Date of Award

Spring 5-2017

Embargo Period


Degree Type


Degree Name

Doctor of Philosophy (PhD)


Mechanical Engineering


Steven H. Collins


Exoskeletons have the ability to improve locomotor performance for a wide range of individuals: they can improve the economy of normal walking, aid in load carriage for soldiers, assist individuals with walking disabilities, and serve as gait rehabilitation tools. Although it may seem obvious how exoskeletons should be developed to provide a benefit to the user, the complexity of the human neuromuscular system makes developing effective exoskeleton assistance strategies a challenge. Rather than using intuition to guide our attempts at the design and control of ankle exoskeletons, we need to garner a deeper understanding of how ankle exoskeletons affect locomotor coordination and utilize such findings to facilitate effective interaction between the device and the human.
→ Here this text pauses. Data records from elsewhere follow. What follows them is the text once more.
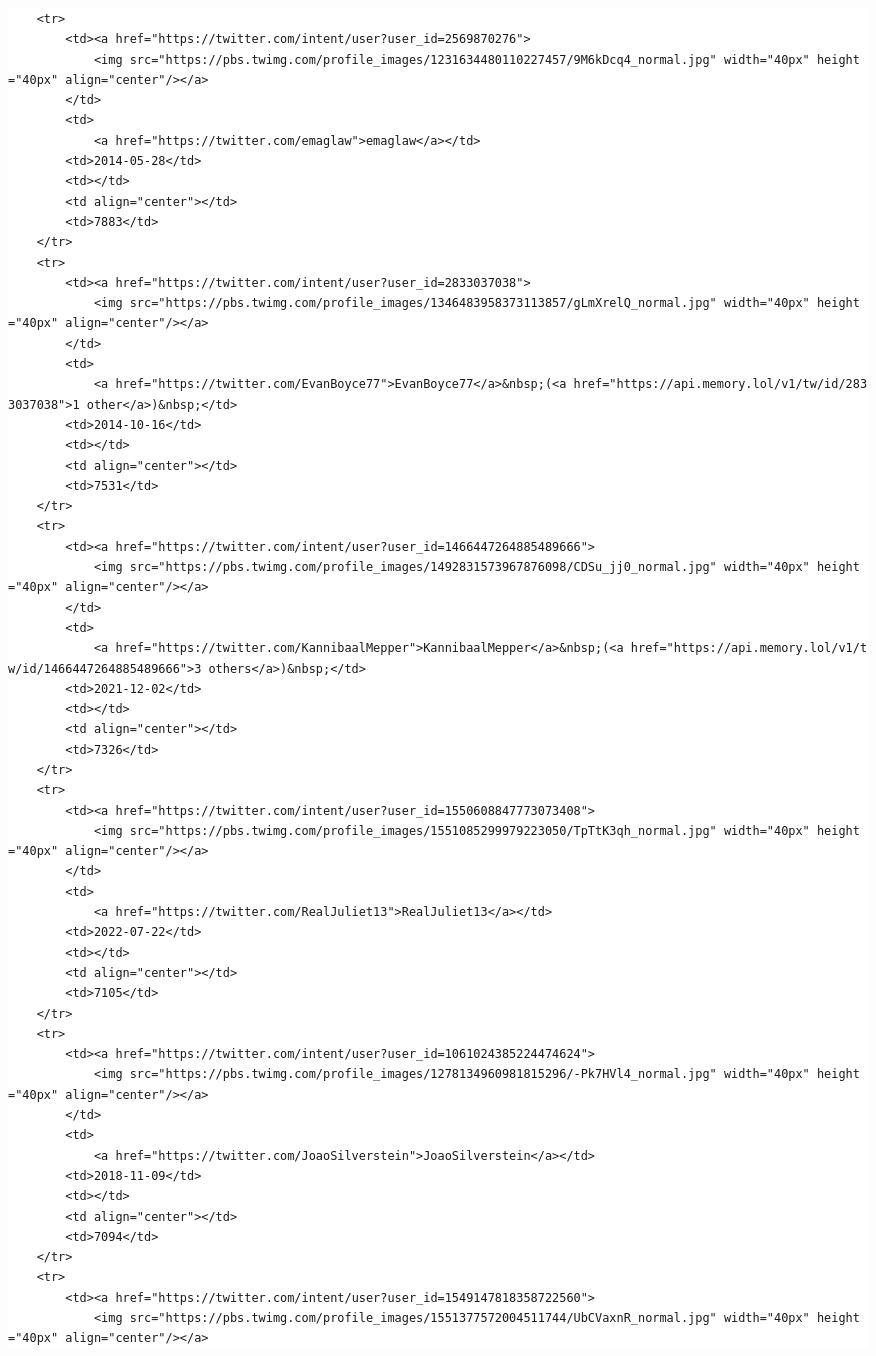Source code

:         <tr>
            <td><a href="https://twitter.com/intent/user?user_id=2569870276">
                <img src="https://pbs.twimg.com/profile_images/1231634480110227457/9M6kDcq4_normal.jpg" width="40px" height="40px" align="center"/></a>
            </td>
            <td>
                <a href="https://twitter.com/emaglaw">emaglaw</a></td>
            <td>2014-05-28</td>
            <td></td>
            <td align="center"></td>
            <td>7883</td>
        </tr>
        <tr>
            <td><a href="https://twitter.com/intent/user?user_id=2833037038">
                <img src="https://pbs.twimg.com/profile_images/1346483958373113857/gLmXrelQ_normal.jpg" width="40px" height="40px" align="center"/></a>
            </td>
            <td>
                <a href="https://twitter.com/EvanBoyce77">EvanBoyce77</a>&nbsp;(<a href="https://api.memory.lol/v1/tw/id/2833037038">1 other</a>)&nbsp;</td>
            <td>2014-10-16</td>
            <td></td>
            <td align="center"></td>
            <td>7531</td>
        </tr>
        <tr>
            <td><a href="https://twitter.com/intent/user?user_id=1466447264885489666">
                <img src="https://pbs.twimg.com/profile_images/1492831573967876098/CDSu_jj0_normal.jpg" width="40px" height="40px" align="center"/></a>
            </td>
            <td>
                <a href="https://twitter.com/KannibaalMepper">KannibaalMepper</a>&nbsp;(<a href="https://api.memory.lol/v1/tw/id/1466447264885489666">3 others</a>)&nbsp;</td>
            <td>2021-12-02</td>
            <td></td>
            <td align="center"></td>
            <td>7326</td>
        </tr>
        <tr>
            <td><a href="https://twitter.com/intent/user?user_id=1550608847773073408">
                <img src="https://pbs.twimg.com/profile_images/1551085299979223050/TpTtK3qh_normal.jpg" width="40px" height="40px" align="center"/></a>
            </td>
            <td>
                <a href="https://twitter.com/RealJuliet13">RealJuliet13</a></td>
            <td>2022-07-22</td>
            <td></td>
            <td align="center"></td>
            <td>7105</td>
        </tr>
        <tr>
            <td><a href="https://twitter.com/intent/user?user_id=1061024385224474624">
                <img src="https://pbs.twimg.com/profile_images/1278134960981815296/-Pk7HVl4_normal.jpg" width="40px" height="40px" align="center"/></a>
            </td>
            <td>
                <a href="https://twitter.com/JoaoSilverstein">JoaoSilverstein</a></td>
            <td>2018-11-09</td>
            <td></td>
            <td align="center"></td>
            <td>7094</td>
        </tr>
        <tr>
            <td><a href="https://twitter.com/intent/user?user_id=1549147818358722560">
                <img src="https://pbs.twimg.com/profile_images/1551377572004511744/UbCVaxnR_normal.jpg" width="40px" height="40px" align="center"/></a>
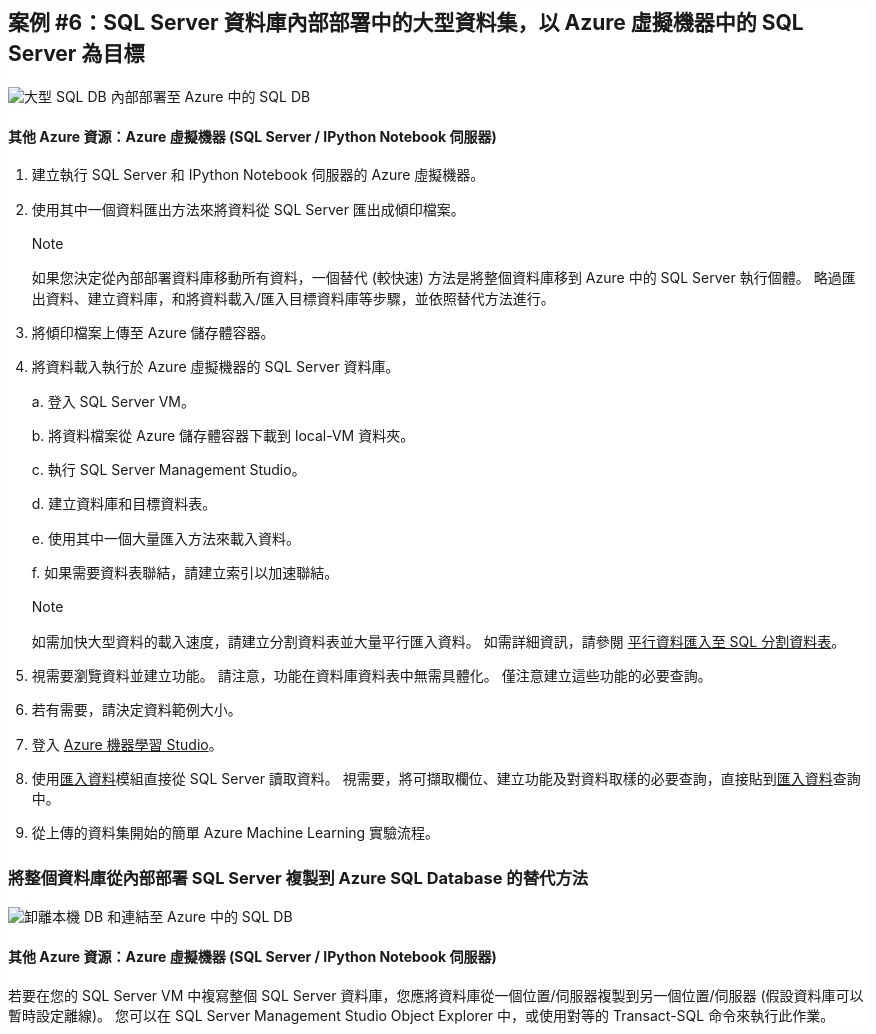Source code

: ## <a name="largedbtodb"></a>案例 \#6：SQL Server 資料庫內部部署中的大型資料集，以 Azure 虛擬機器中的 SQL Server 為目標
![大型 SQL DB 內部部署至 Azure 中的 SQL DB][6]

#### <a name="additional-azure-resources-azure-virtual-machine-sql-server--ipython-notebook-server"></a>其他 Azure 資源：Azure 虛擬機器 (SQL Server / IPython Notebook 伺服器)
1. 建立執行 SQL Server 和 IPython Notebook 伺服器的 Azure 虛擬機器。
1. 使用其中一個資料匯出方法來將資料從 SQL Server 匯出成傾印檔案。
   
   > [!NOTE]
   > 如果您決定從內部部署資料庫移動所有資料，一個替代 (較快速) 方法是將整個資料庫移到 Azure 中的 SQL Server 執行個體。 略過匯出資料、建立資料庫，和將資料載入/匯入目標資料庫等步驟，並依照替代方法進行。
   > 
   > 
1. 將傾印檔案上傳至 Azure 儲存體容器。
1. 將資料載入執行於 Azure 虛擬機器的 SQL Server 資料庫。
   
   a.  登入 SQL Server VM。
   
   b.  將資料檔案從 Azure 儲存體容器下載到 local-VM 資料夾。
   
   c.  執行 SQL Server Management Studio。
   
   d.  建立資料庫和目標資料表。
   
   e.  使用其中一個大量匯入方法來載入資料。
   
   f.  如果需要資料表聯結，請建立索引以加速聯結。
   
   > [!NOTE]
   > 如需加快大型資料的載入速度，請建立分割資料表並大量平行匯入資料。 如需詳細資訊，請參閱 [平行資料匯入至 SQL 分割資料表](parallel-load-sql-partitioned-tables.md)。
   > 
   > 
1. 視需要瀏覽資料並建立功能。 請注意，功能在資料庫資料表中無需具體化。 僅注意建立這些功能的必要查詢。
1. 若有需要，請決定資料範例大小。
1. 登入 [Azure 機器學習 Studio](https://studio.azureml.net/)。
1. 使用[匯入資料][import-data]模組直接從 SQL Server 讀取資料。 視需要，將可擷取欄位、建立功能及對資料取樣的必要查詢，直接貼到[匯入資料][import-data]查詢中。
1. 從上傳的資料集開始的簡單 Azure Machine Learning 實驗流程。

### <a name="alternate-method-to-copy-a-full-database-from-an-on-premises--sql-server-to-azure-sql-database"></a>將整個資料庫從內部部署 SQL Server 複製到 Azure SQL Database 的替代方法
![卸離本機 DB 和連結至 Azure 中的 SQL DB][7]

#### <a name="additional-azure-resources-azure-virtual-machine-sql-server--ipython-notebook-server"></a>其他 Azure 資源：Azure 虛擬機器 (SQL Server / IPython Notebook 伺服器)
若要在您的 SQL Server VM 中複寫整個 SQL Server 資料庫，您應將資料庫從一個位置/伺服器複製到另一個位置/伺服器 (假設資料庫可以暫時設定離線)。 您可以在 SQL Server Management Studio Object Explorer 中，或使用對等的 Transact-SQL 命令來執行此作業。


[1]: ./media/plan-sample-scenarios/dsp-plan-small-in-aml.png
[2]: ./media/plan-sample-scenarios/dsp-plan-local-with-processing.png
[3]: ./media/plan-sample-scenarios/dsp-plan-local-large.png
[4]: ./media/plan-sample-scenarios/dsp-plan-local-to-db.png
[5]: ./media/plan-sample-scenarios/dsp-plan-large-to-db.png
[6]: ./media/plan-sample-scenarios/dsp-plan-db-to-db.png
[7]: ./media/plan-sample-scenarios/dsp-plan-attach-db.png
[8]: ./media/plan-sample-scenarios/dsp-plan-sample-scenarios.png
[9]: ./media/plan-sample-scenarios/dsp-plan-local-to-hive.png
[import-data]: https://msdn.microsoft.com/library/azure/4e1b0fe6-aded-4b3f-a36f-39b8862b9004/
This thesis details an iterative approach towards the development of ankle exoskeleton assistance strategies. We first performed a controlled experiment to observe the human response to specific assistance techniques. We then sought to explain the reasons for the observed responses by estimating muscle-tendon mechanics and energetics at the assisted joint using simulations of a musculoskeletal model. Through experimentation and simulation we found that individuals change and adapt their coordination patterns when walking with ankle exoskeletons, often in unexpected ways. Based on these findings, we developed and tested a novel ankle exoskeleton assistance strategy that adjusts exoskeleton behavior online in response to measured changes in the user. Such individualized, adaptive control approaches seem promising for discovering effective exoskeleton assistance strategies. Eventually we want to apply such strategies to populations with gait disabilities, but only once we have a better understanding of the mechanisms driving gait impairments. To that end, we designed and are conducting an experiment to investigate the relationship between features of post-stroke gait and energy economy. We expect our experimental findings to aid in the development of more accurate predictive models of human locomotion and to motivate new methods for developing assistive and rehabilitative techniques using robotic exoskeletons.